Chantal Bailey

Personal information
- Born: May 28, 1965 (age 61) Champaign, Illinois
- Website: www.bemidjispeedskating.org

Sport
- Country: United States
- Sport: Speed skating
- Turned pro: 1990
- Retired: 1998

= Chantal Bailey =

American speed skater

Chantal Bailey (-Cermak, née Dunn) (born May 28, 1965) was a member of the 1994 US Olympic Team for speed skating. Currently she is coach for the Bemidji, Minnesota Pioneer Speedskating Club .

==Biography==
Chantal was born May 28, 1965 and grew up in Champaign, Illinois, the same hometown of her 1994 Olympic teammate Bonnie Blair, who wrote in Chantal's freshman yearbook, "I really think you should be a speed skater." As a child and a teenager Chantal was a figure skater before turning over to speed skating. At the age of 14 she was diagnosed as bulimic. After graduating from Champaign Centennial High School, she moved to the Boulder, Colorado area to get a degree in sports medicine technology. While waiting tables, she wanted to exercise, so she purchased a $6 pair of speedskates from a Boulder garage sale and begun speedskating. In 1990 she made the US National Speedskating Team and four years later made the US Olympic Team.

==Speedskating==
Chantal began speedskating in 1986 and in 1990 made the US National team. She was crowned the 1992-93 all-around U.S. women’s speed skating champion and 1994 national champion in the 3,000-meter race. She made the 1994 Olympic team and won the 1995 age-class national championships for speedskating.
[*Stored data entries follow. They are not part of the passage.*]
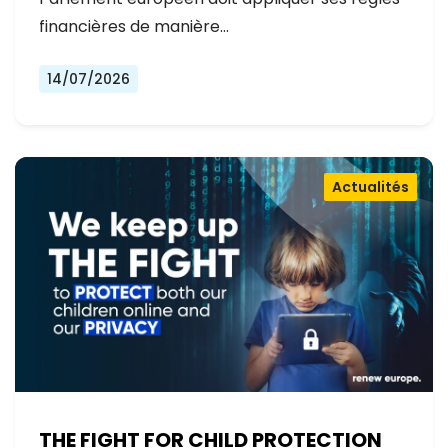
financières de manière…
14/07/2026
Actualités
THE FIGHT FOR CHILD PROTECTION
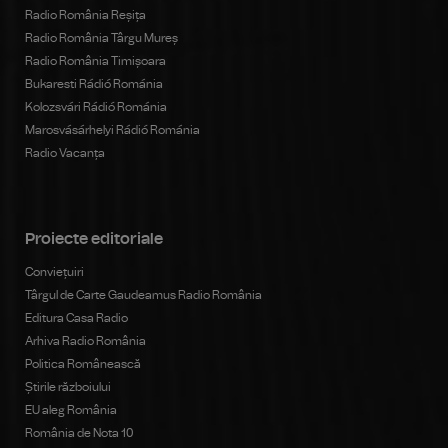
Radio România Reșița
Radio România Târgu Mureș
Radio România Timișoara
Bukaresti Rádió Románia
Kolozsvári Rádió Románia
Marosvásárhelyi Rádió Románia
Radio Vacanța
Proiecte editoriale
Conviețuiri
Târgul de Carte Gaudeamus Radio România
Editura Casa Radio
Arhiva Radio România
Politica Românească
Știrile războiului
EU aleg România
România de Nota 10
Chantal retired from competitive speedskating in 1998.

===Personal records===

| Distance | Result | Location | Date |
|---|---|---|---|
| 500 m | 41.02 | Unknown | 1998 |
| 1,000 m | 1:20.90 | Unknown | 1998 |
| 1,500 m | 2:06.19 | Unknown | 1998 |
| 3,000 m | 4:30.84 | Unknown | 1993 |
| 5,000 m | 7:49.74 | Unknown | 1993 |

===Olympic Results===

| Distance | Result | Location | Date |
|---|---|---|---|
| 1,000 m | 1:23.52 | Vikingskipet | February 23, 1994 |
| 1,500 m | 2:09.68 | Vikingskipet | February 21, 1994 |
| 3,000 m | 4:34.64 | Vikingskipet | February 17, 1994 |

==Pioneer Speeedskating Club of Bemidji==
In the winter of 2005-2006 Chantal started the Pioneer Skating Club in Bemidji, Minnesota. Her club has hosted to the 2008, 2009, and 2010 National Long Track Marathon.